One performance advantage of lock-free structures that is related to the core definition above (and also to the functional guarantees) is that a context switch of a thread which is mutating the structure doesn't delay all the other mutators. In a heavily loaded system (especially when runnable threads >> available cores), a thread may be switched out for hundreds of milliseconds or seconds. During this time, any concurrent mutators will block and incur additional scheduling costs (or they will spin which may also produce poor behavior). Even though such "unluckly scheduling" may be rare, when it does occur the entire system may incur a serious latency spike.

Lock-free structures avoid this since there is no "critical region" where a thread can be context switched out and subsequently block forward progress by other threads.

This structure offers partial protection in this area — the specifics of which depend on the queue size and application behavior. Even if a thread is switched out in the critical region between the m_write_index update and the sequence number write, other threads can continue to push elements to the queue as long as they don't wrap all the way around to the in-progress element from the stalled thread. Threads can also pop elements, but only up to the in-progress element.

While the push behavior may not be a problem for high-capacity queues, the pop behavior can be a problem: if the queue has a high throughput compared to the average time a thread is context switched out, and the average fullness, the queue will quickly appear empty to all consumer threads, even if there are many elements added beyond the in-progress element. This isn't affected by the queue capacity, but simply the application behavior. It means that the consumer side may completely stall when this occurs. In this respect, the queue doesn't look very lock-free at all!

Functional Aspects

Async Thread Termination

On advantage of lock-free structures it they are safe for use by threads that may be asynchronously canceled or may otherwise terminate exceptionally in the critical region.
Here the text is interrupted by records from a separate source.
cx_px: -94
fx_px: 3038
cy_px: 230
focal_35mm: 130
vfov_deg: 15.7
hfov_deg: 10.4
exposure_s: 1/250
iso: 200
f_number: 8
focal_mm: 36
Cancelling a thread at any point leaves the structure is a consistent state.

This is not the case for this queue, as described above.
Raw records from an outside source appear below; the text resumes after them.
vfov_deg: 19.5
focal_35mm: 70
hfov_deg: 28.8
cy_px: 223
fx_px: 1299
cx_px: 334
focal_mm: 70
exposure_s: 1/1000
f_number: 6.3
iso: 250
Queue Access from Interrupt or Signal

A related advantage is that lock-free structures can usually be examined or mutated from an interrupt or signal. This is useful in many cases where an interrupt or signal shares a structure with regular process threads.
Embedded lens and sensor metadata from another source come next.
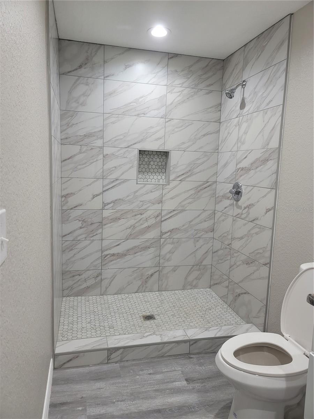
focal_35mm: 25
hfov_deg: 54.9
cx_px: 157
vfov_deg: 69.4
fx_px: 302
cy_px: 210
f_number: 1.8
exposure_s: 1/120
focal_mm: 7
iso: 200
This queue mostly supports this use case. Even if the signal or interrupt occurs when another thread is in the critical region, the asynchronous code can still push an element onto the queue (which will only be seen later by consuming threads) and can still pop an element off of the queue.

The behavior isn't as complete as a true lock-free structure: imagine a signal handler with a way to tell the remaining application threads (other than the interrupted one) to quiesce and which then drains all the remaining elements of the queue. With a true lock-free structure, this would allow the signal handler to full drain all the elements, but this queue might fail to do that in the case a thread was interrupted or switched out in the critical region.

¹ In particular, on x86, this will only use an atomic operation for the CAS as the memory model is strong enough to avoid the need for atomics or fencing for the other operations. Recent ARM can do acquire and release fairly efficiently as well.